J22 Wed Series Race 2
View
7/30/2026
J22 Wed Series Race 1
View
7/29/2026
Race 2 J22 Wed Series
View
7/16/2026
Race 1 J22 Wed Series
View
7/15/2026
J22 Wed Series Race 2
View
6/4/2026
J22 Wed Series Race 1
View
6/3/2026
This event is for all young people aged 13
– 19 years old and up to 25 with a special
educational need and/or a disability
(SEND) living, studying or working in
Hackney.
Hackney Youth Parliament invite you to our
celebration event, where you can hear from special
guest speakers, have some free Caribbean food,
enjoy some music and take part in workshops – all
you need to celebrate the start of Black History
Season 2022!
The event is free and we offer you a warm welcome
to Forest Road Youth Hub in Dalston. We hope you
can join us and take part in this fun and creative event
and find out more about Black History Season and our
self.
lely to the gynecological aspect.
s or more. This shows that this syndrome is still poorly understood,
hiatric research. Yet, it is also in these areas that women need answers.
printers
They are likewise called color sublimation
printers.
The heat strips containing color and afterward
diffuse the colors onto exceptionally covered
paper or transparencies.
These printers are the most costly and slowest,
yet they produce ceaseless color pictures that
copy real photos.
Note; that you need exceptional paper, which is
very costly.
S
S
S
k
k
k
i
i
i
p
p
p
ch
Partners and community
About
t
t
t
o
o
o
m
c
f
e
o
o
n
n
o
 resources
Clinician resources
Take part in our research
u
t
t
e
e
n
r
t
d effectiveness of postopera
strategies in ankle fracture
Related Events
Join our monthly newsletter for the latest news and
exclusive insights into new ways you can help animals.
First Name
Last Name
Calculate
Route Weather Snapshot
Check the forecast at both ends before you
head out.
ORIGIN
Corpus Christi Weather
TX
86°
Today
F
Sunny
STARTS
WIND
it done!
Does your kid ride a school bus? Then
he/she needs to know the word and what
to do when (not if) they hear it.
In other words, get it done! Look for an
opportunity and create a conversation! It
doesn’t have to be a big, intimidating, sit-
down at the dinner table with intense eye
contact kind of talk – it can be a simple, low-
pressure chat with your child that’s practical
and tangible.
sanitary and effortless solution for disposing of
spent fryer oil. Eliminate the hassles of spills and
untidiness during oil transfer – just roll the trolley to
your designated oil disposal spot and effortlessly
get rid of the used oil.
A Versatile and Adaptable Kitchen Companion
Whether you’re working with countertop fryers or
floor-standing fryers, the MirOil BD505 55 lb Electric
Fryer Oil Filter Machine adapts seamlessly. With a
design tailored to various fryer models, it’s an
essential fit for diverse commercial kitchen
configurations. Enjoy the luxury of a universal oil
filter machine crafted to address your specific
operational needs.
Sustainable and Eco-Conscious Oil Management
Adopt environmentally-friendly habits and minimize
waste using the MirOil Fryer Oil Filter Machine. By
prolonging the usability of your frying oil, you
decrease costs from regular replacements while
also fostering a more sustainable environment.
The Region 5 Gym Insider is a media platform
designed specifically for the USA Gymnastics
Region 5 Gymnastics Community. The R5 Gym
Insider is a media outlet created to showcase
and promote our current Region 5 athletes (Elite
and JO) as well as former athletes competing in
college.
* * *
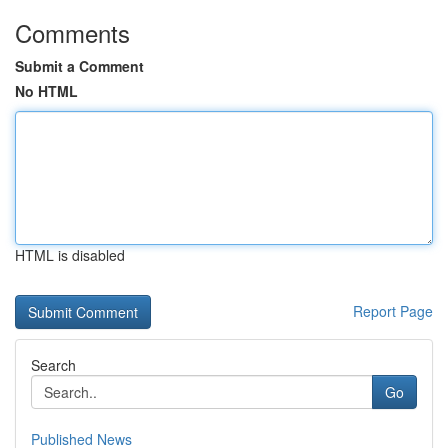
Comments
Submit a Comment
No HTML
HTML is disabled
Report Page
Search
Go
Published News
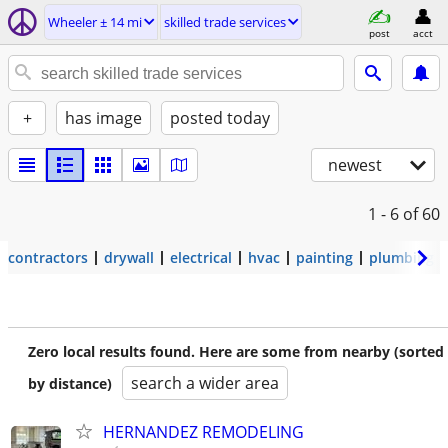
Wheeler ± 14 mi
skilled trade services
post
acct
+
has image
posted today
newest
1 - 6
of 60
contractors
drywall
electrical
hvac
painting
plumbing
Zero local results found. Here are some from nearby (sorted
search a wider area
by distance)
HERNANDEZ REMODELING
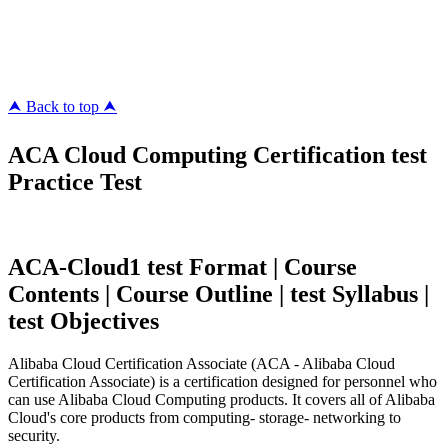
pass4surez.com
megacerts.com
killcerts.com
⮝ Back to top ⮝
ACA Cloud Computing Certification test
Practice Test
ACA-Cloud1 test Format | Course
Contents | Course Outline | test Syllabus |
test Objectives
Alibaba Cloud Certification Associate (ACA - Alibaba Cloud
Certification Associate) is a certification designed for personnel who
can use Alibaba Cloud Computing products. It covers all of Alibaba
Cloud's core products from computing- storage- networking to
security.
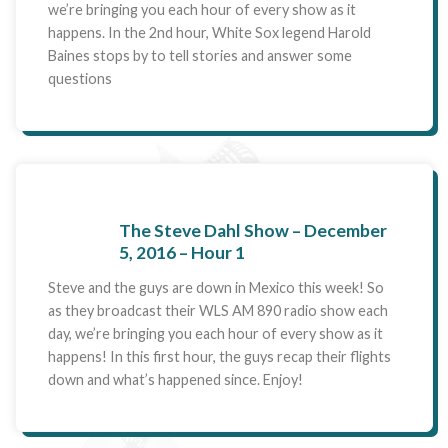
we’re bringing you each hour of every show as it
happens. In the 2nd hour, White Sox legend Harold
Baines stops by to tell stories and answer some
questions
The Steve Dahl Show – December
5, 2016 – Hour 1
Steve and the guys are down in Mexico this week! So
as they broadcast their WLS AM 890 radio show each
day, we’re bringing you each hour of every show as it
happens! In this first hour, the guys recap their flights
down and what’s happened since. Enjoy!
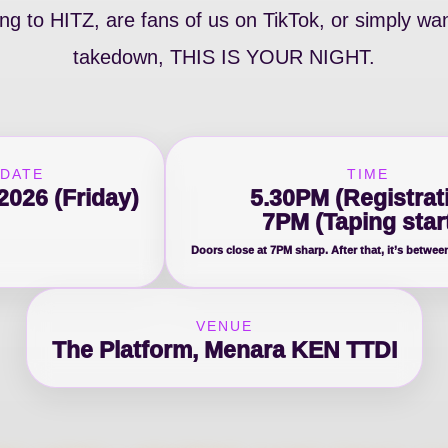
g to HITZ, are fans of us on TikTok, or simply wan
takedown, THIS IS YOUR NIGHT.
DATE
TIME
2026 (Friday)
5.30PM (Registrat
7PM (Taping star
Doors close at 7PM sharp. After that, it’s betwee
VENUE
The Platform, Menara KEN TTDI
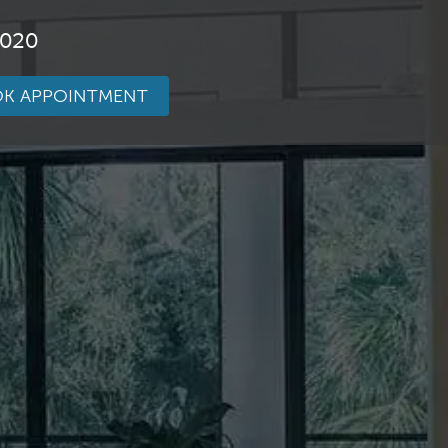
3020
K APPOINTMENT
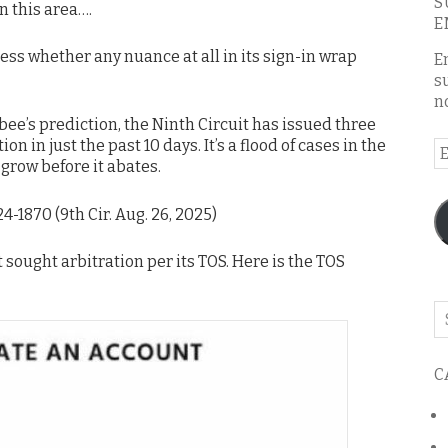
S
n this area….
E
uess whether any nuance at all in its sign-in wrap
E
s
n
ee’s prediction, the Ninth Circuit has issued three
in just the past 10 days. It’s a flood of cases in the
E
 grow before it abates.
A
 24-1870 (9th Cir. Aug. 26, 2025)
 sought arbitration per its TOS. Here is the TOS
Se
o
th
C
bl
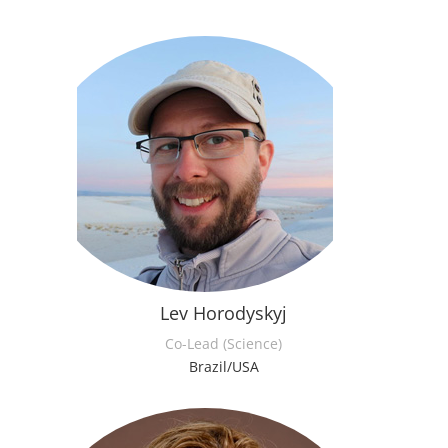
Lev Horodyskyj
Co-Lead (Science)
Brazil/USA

Prompt
Pull out each line above that contains the word "athletes", and list them.

Result for this task
and promote our current Region 5 athletes (Elite
and JO) as well as former athletes competing in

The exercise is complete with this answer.